From: Lynn Winebarger
Subject: Re: Finalizing 'inhibit-automatic-native-compilation'
Date: Sat, 4 Feb 2023 17:05:19 -0500

On Sat, Feb 4, 2023 at 3:08 PM Eli Zaretskii <eliz@gnu.org> wrote:
>
> > From: Lynn Winebarger <owinebar@gmail.com>
> > Date: Sat, 4 Feb 2023 14:55:27 -0500
> > Cc: Stefan Monnier <monnier@iro.umontreal.ca>, eliz@gnu.org, 
> > emacs-devel@gnu.org
> >
> > > The node Advising Named Functions in the Emacs Lisp Reference says:
> > > [...]  Especially, Emacs's own source files should not put
> > >     advice on functions in Emacs.  (There are currently a few exceptions
> > >     to this convention, but we aim to correct them.)
> >
> > Are those exceptions considered bugs?
>
> Not necessarily.  But this should be used rarely and only if there's
> no better way.
>
> > Something in emacs is putting advice on call-interactively.  When I
> > extended the baseline dump to include essentially all libraries
> > included with emacs with native-compilation, it caused an infinite
> > (asynchronous) regress while compiling the trampoline for
> > call-interactively.  I wasn't aware of this until /tmp filled up.
>
> Is this with Emacs 28 or Emacs 29?

This was with 28.1 modified to support dumping with many pre-loaded
native-compiled files.
I disposed of that experiment (at least, of all copies I had access
to), which was created on my employer's systems.
I'm working toward implementing the functionality for the dev branch,
but my first step has been to create the infrastructure for testing my
work on build.opensuse.org against different versions of libgccjit.

As far as I know, emacs still doesn't support dumping arbitrary
native-compiled libraries at compile-time.  Which is too bad, because
the dumped version is a LOT faster to startup.  As per the other
recent thread (3x increase in startup time), loading eln files seems
to be considerably slower than loading elc files at startup, but in
dumped images the difference is probably the other way around.  I've
since approximated that dump with a byte-compiled version and the user
function dump-emacs-portable, but then I have to install before-init
hooks to systematically replace occurences of the user name and home
directory in variables and customizations to make the dump usable.
It's a kludge no distro would want to use.  Even then there are a
handful of libraries that have to be kept out of the dump (using bogus
"(provide <x>)" expressions) and then explicitly loaded in an
after-init hook after removing the bogus features.

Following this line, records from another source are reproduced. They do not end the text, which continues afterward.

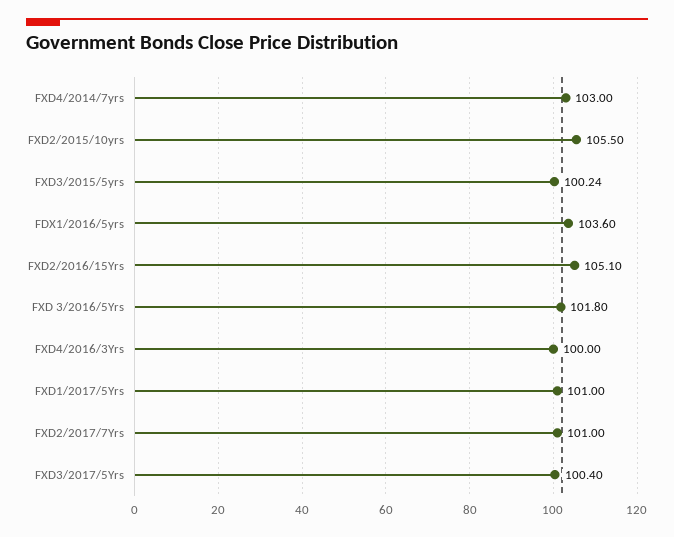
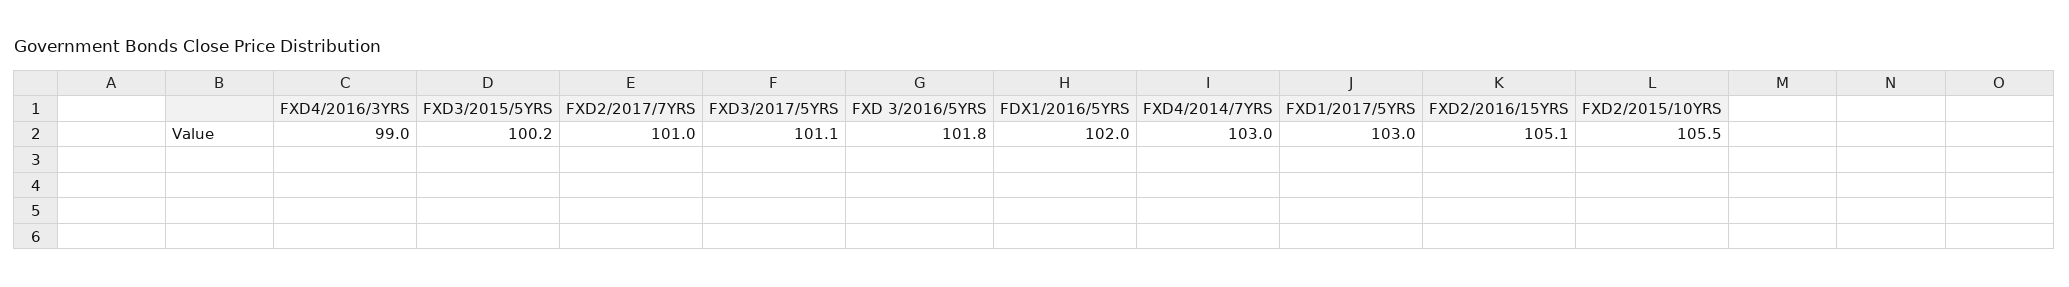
  {
    "FXD4/2014/7yrs": 103,
    "FXD2/2015/10yrs": 105.5,
    "FXD3/2015/5yrs": 100.24,
-   "FDX1/2016/5yrs": 103.6,
+   "FDX1/2016/5yrs": 102,
    "FXD2/2016/15Yrs": 105.1,
    "FXD 3/2016/5Yrs": 101.8,
-   "FXD4/2016/3Yrs": 100,
+   "FXD4/2016/3Yrs": 99,
-   "FXD1/2017/5Yrs": 101,
+   "FXD1/2017/5Yrs": 103,
    "FXD2/2017/7Yrs": 101,
-   "FXD3/2017/5Yrs": 100.4
+   "FXD3/2017/5Yrs": 101.1
  }

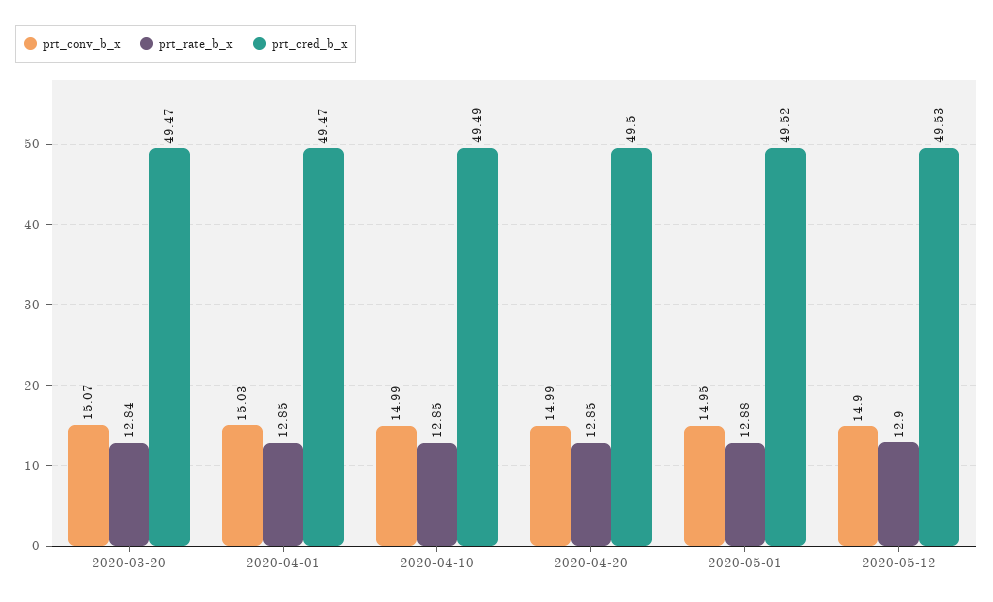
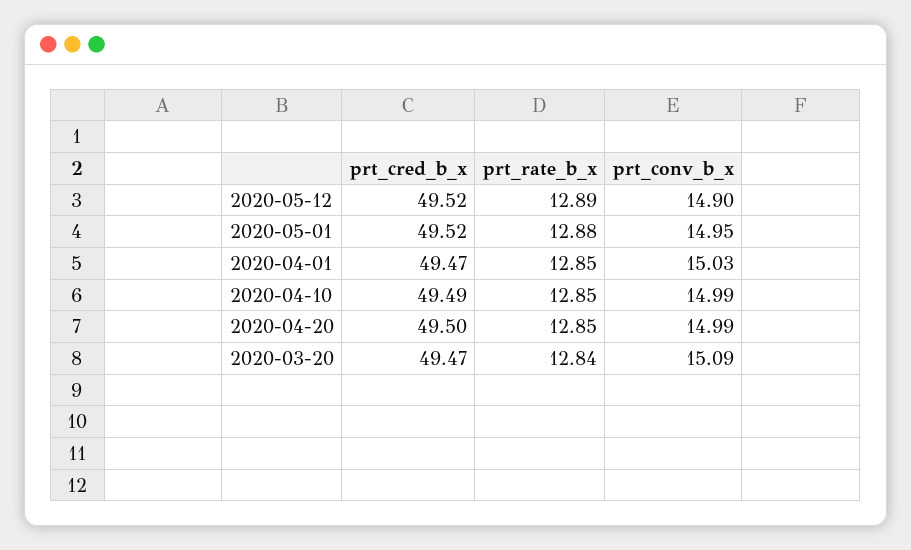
  {
    "prt_conv_b_x": {
-     "2020-03-20": 15.07,
+     "2020-03-20": 15.09,
      "2020-04-01": 15.03,
      "2020-04-10": 14.99,
      "2020-04-20": 14.99,
      "2020-05-01": 14.95,
      "2020-05-12": 14.9
    },
    "prt_rate_b_x": {
      "2020-03-20": 12.84,
      "2020-04-01": 12.85,
      "2020-04-10": 12.85,
      "2020-04-20": 12.85,
      "2020-05-01": 12.88,
-     "2020-05-12": 12.9
+     "2020-05-12": 12.89
    },
    "prt_cred_b_x": {
      "2020-03-20": 49.47,
      "2020-04-01": 49.47,
      "2020-04-10": 49.49,
      "2020-04-20": 49.5,
      "2020-05-01": 49.52,
-     "2020-05-12": 49.53
+     "2020-05-12": 49.52
    }
  }

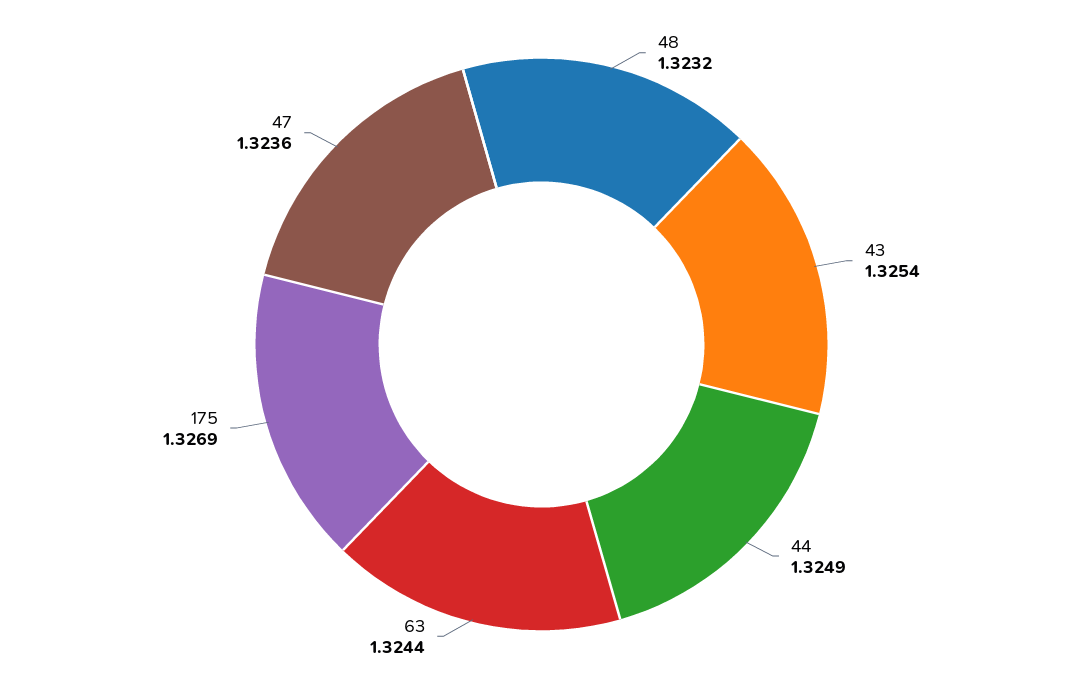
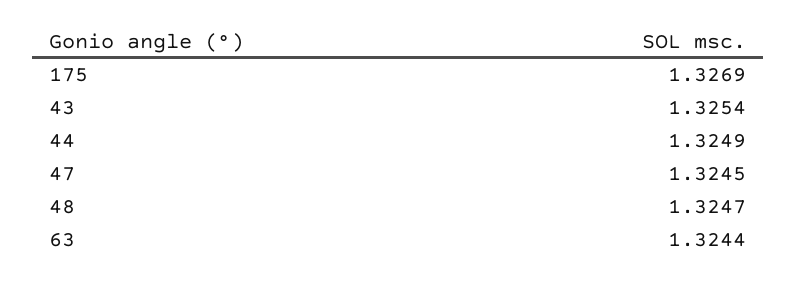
  {
-   "48": 1.3232,
+   "48": 1.3247,
    "43": 1.3254,
    "44": 1.3249,
    "63": 1.3244,
    "175": 1.3269,
-   "47": 1.3236
+   "47": 1.3245
  }

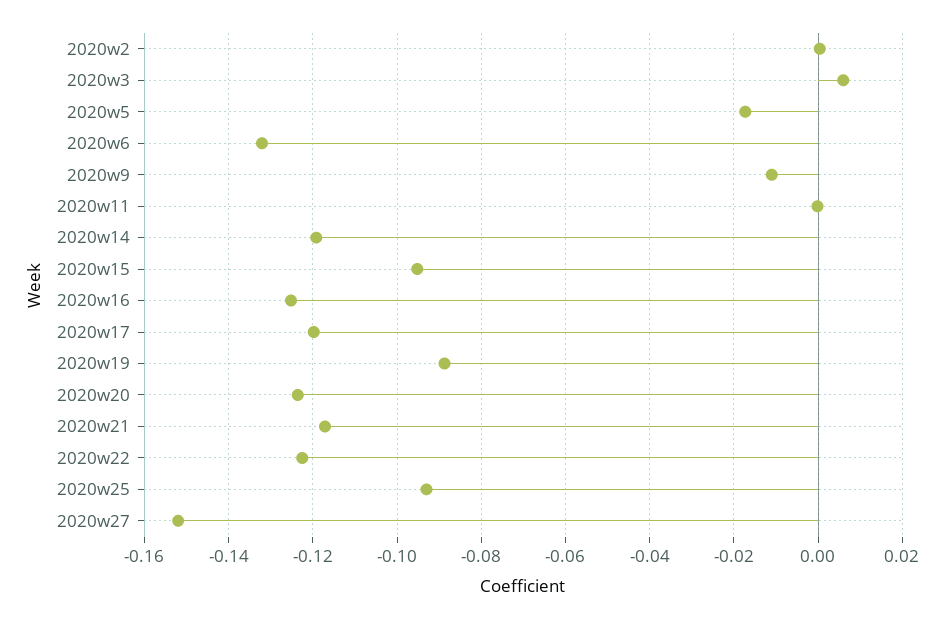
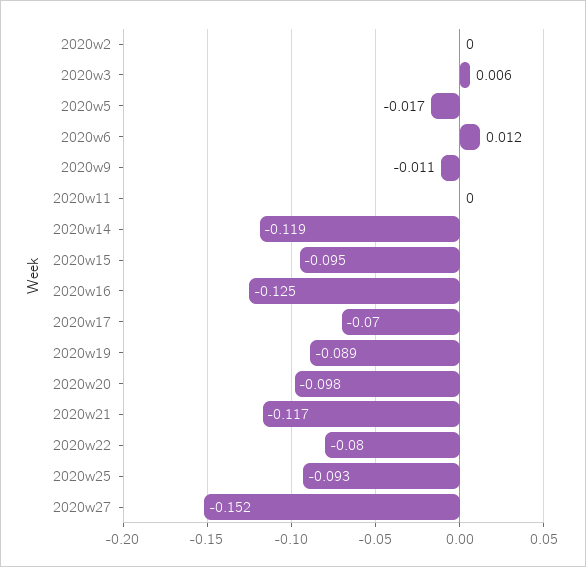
  {
    "2020w2": 0,
    "2020w3": 0.006,
    "2020w5": -0.017,
-   "2020w6": -0.132,
+   "2020w6": 0.012,
    "2020w9": -0.011,
    "2020w11": 0,
    "2020w14": -0.119,
    "2020w15": -0.095,
    "2020w16": -0.125,
-   "2020w17": -0.12,
+   "2020w17": -0.07,
    "2020w19": -0.089,
-   "2020w20": -0.124,
+   "2020w20": -0.098,
    "2020w21": -0.117,
-   "2020w22": -0.122,
+   "2020w22": -0.08,
    "2020w25": -0.093,
    "2020w27": -0.152
  }

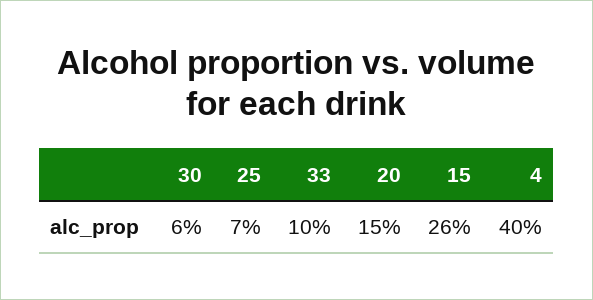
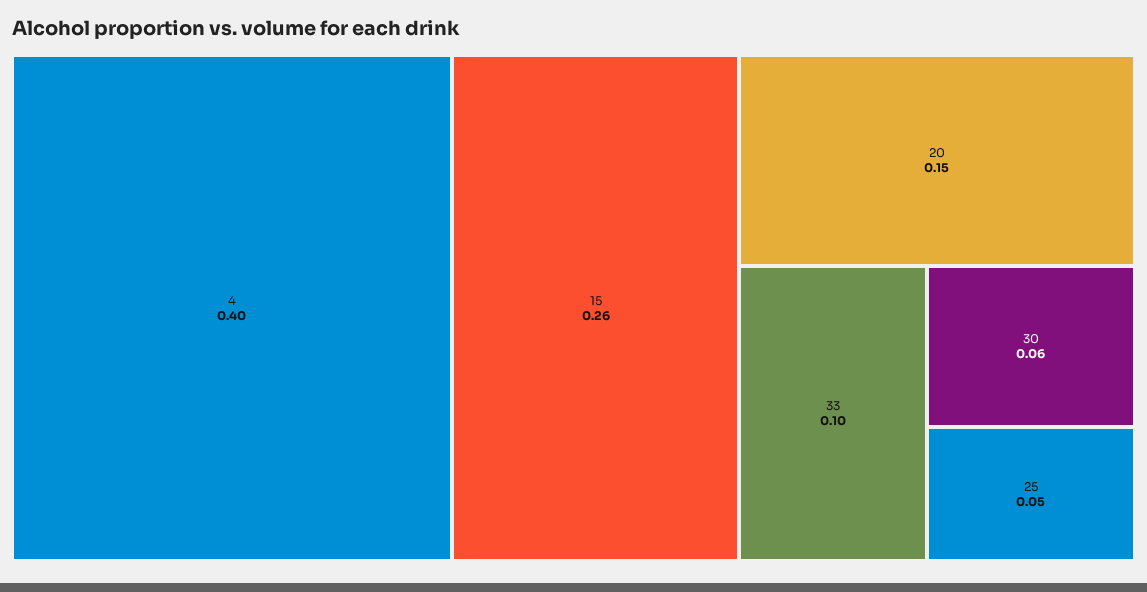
  {
    "30": 0.06,
-   "25": 0.07,
+   "25": 0.05,
    "33": 0.1,
    "20": 0.15,
    "15": 0.26,
    "4": 0.4
  }

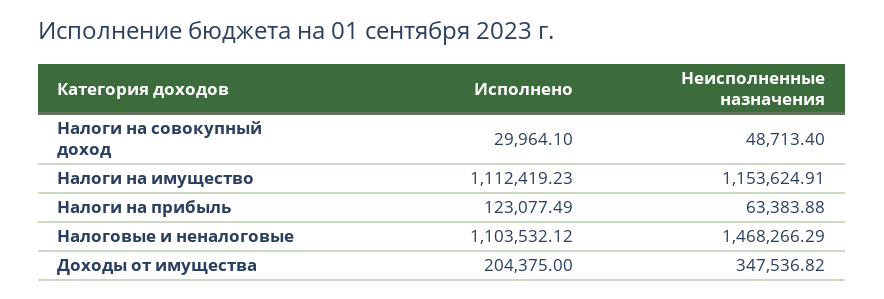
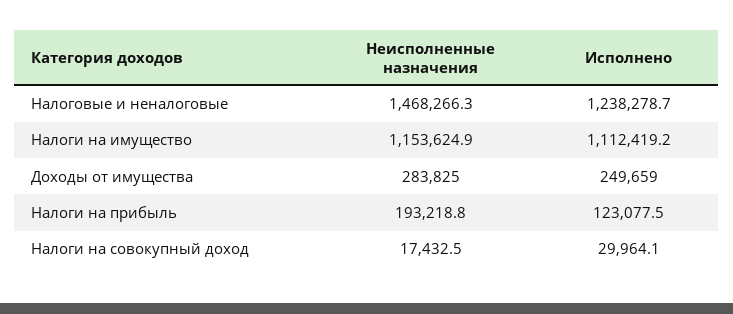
  {
    "Исполнено": {
      "Налоги на совокупный доход": 29964.1,
      "Налоги на имущество": 1112419.23,
      "Налоги на прибыль": 123077.49,
-     "Налоговые и неналоговые": 1103532.12,
+     "Налоговые и неналоговые": 1238278.7,
-     "Доходы от имущества": 204375
+     "Доходы от имущества": 249659
    },
    "Неисполненные назначения": {
-     "Налоги на совокупный доход": 48713.4,
+     "Налоги на совокупный доход": 17432.5,
      "Налоги на имущество": 1153624.91,
-     "Налоги на прибыль": 63383.88,
+     "Налоги на прибыль": 193218.8,
      "Налоговые и неналоговые": 1468266.29,
-     "Доходы от имущества": 347536.82
+     "Доходы от имущества": 283825
    }
  }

And they aren't
consistent with the ones that were problems for native-compiled
dumping.  But my point is, loading that byte-compiled dump takes
somewhat longer than loading the native-compiled dump that had twice
as many pre-loaded libraries.

Emacs needs a lot more work to really support compile-time dumping of
a larger set of libraries.  There are too many instances of code
evaluated at load time that should be evaluated in a before-init or
after-init hook, that depend on variables set in C code after the dump
file is loaded.  Or run-time services like dbus.  To really support
site-specific dumping, a robust analysis identifying that code and
transforming it appropriately would have to be performed either prior
to or as part of dump-mode.  It's non-trivial.  The changes to the C
code to deal with additional objects like text properties while
purifying are (or were) trivial by comparison.